• _Exercise brief_
Duplicate the stretch of the theater review from "The Union certainly" through "the Ice Age.", word for word.

• _Given passage_
-- -- --
The Union certainly has a knack of unearthing previously unheard of gems. Here they present the European premiere of a short-running 1968 Broadway production that originally starred Vincent Price and Patricia Routledge, who nabbed herself a Tony for her troubles. With music by Jule Styne (Gypsy, Funny Girl, Gentlemen Prefer Blondes), lyrics by E Y “Yip” Harburg (Wizard of Oz, Finian’s Rainbow) and book by screenwriter extraordinaire Nunnally Johnson based on a novel by Arnold Bennett, the writing pedigree alone is worth getting out of the house on the coldest Spring weekend since the Ice Age.
Set at the beginning of the last century, successful but publicity shy artist Priam Farll returns from years of overseas travel with his loyal valet Henry Leek, who suddenly and unexpectedly pops his clogs. A mistake by the attending doctor finds Farll being pronounced dead instead of Leek and the real Farll seizes the opportunity to seek a simpler life away from the machinations of the art scene by taking on Leek’s identity.
He quickly falls for the homely charms of Leek’s matrimonial agency sourced bride-to-be, Putney widow Alice Challice, and they marry, hoping to live happily ever after surrounded by Alice’s salt of the earth cockney compatriots. Unfortunately Farll is undone by his inability to stop creating great art and the ever increasing greed of his dealer Clive Oxford and patron Lady Vale. A satisfyingly surreal courtroom scene resolves nothing and everything, leaving all but Leek’s genuine wife and son delighted with the outcome.
A heart-warming story with well crafted songs doffing their cap to My Fair Lady (Not On Your Nellie is a close bedfellow of With A Little Bit Of Luck), there is no wonder this didn’t exactly set the Great White Way on fire, but presented as a chamber piece, with exuberant cast and a tremendous four piece band, it would take a strong man not to be won over.
James Dinsmore and Katy Secombe as Farll and Challice are charm itself, his upper middle class stuffiness melting away in the face of her uncomplicated working class aspirations. She is the best friend everyone wishes they had and he adores her, none of us want their dreams to shatter.
-- -- --
• _Listed entries_
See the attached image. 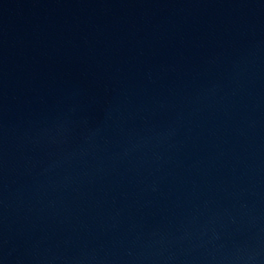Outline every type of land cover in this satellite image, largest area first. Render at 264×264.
Returning a JSON list of instances; mask_svg holds the SVG:
<instances>
[{"label": "water", "instance_id": "obj_1", "mask_svg": "<svg viewBox=\"0 0 264 264\" xmlns=\"http://www.w3.org/2000/svg\"><path fill=\"white\" fill-rule=\"evenodd\" d=\"M0 264H264V0H0Z\"/></svg>", "mask_w": 264, "mask_h": 264}]
</instances>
-- -- --
• _Result for this exercise_
The Union certainly has a knack of unearthing previously unheard of gems. Here they present the European premiere of a short-running 1968 Broadway production that originally starred Vincent Price and Patricia Routledge, who nabbed herself a Tony for her troubles. With music by Jule Styne (Gypsy, Funny Girl, Gentlemen Prefer Blondes), lyrics by E Y “Yip” Harburg (Wizard of Oz, Finian’s Rainbow) and book by screenwriter extraordinaire Nunnally Johnson based on a novel by Arnold Bennett, the writing pedigree alone is worth getting out of the house on the coldest Spring weekend since the Ice Age.